Des canons et des remparts de pierre de la forteresse du XVIIe siècle surplombant le Río San Juan

Les rapides, comme un porche à ciel ouvert

Juste en aval de la ville, la rivière se resserre et plonge dans une série de rapides que les habitants traitent moins comme un danger que comme un lieu de rendez-vous. Des enfants pêchent depuis les rochers en bordure, les bateliers ralentissent au pas pour négocier le courant, et en fin d’après-midi, la moitié de la ville semble se rassembler le long de la passerelle juste pour regarder l’eau bouger.
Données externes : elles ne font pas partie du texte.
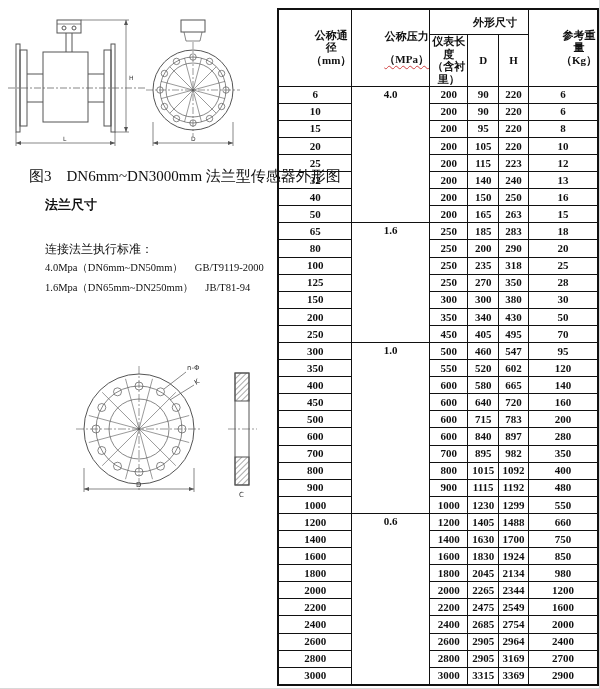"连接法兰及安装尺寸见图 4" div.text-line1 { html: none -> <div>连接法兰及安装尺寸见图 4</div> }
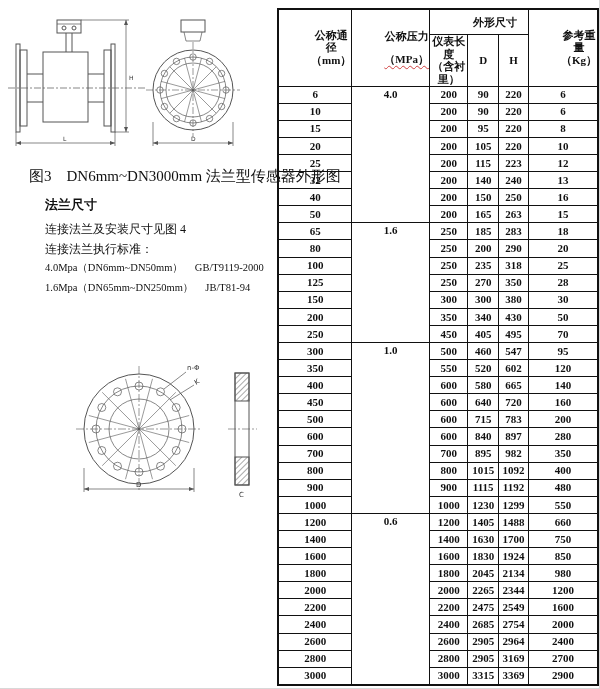"GB/T9119-2000" .standards .code { margin-left: 12px -> none }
Je m’y suis assis pendant une heure avec une bouteille de Toña locale, à regarder des martinets plonger dans les embruns pour attraper des insectes, sans ressentir le besoin d’être ailleurs — ce qui est rare pour quelqu’un comme moi, qui a d’habitude trois autres destinations en tête.

Des rapides tumultueux sur le Río San Juan juste en aval de la ville d'El Castillo

El Castillo n’a qu’une rue, un fort, des rapides, et pourtant cela suffit à remplir deux jours sans hâte. C’est le genre d’endroit où l’absence de choses à faire devient, en elle-même, tout l’attrait.

Quand y aller : Saison sèche, de février à avril, rend les rapides et les traversées en bateau plus faciles et offre les vues les plus dégagées depuis la colline du fort ; le musée de la forteresse garde des horaires modestes, arrivez donc en début d’après-midi.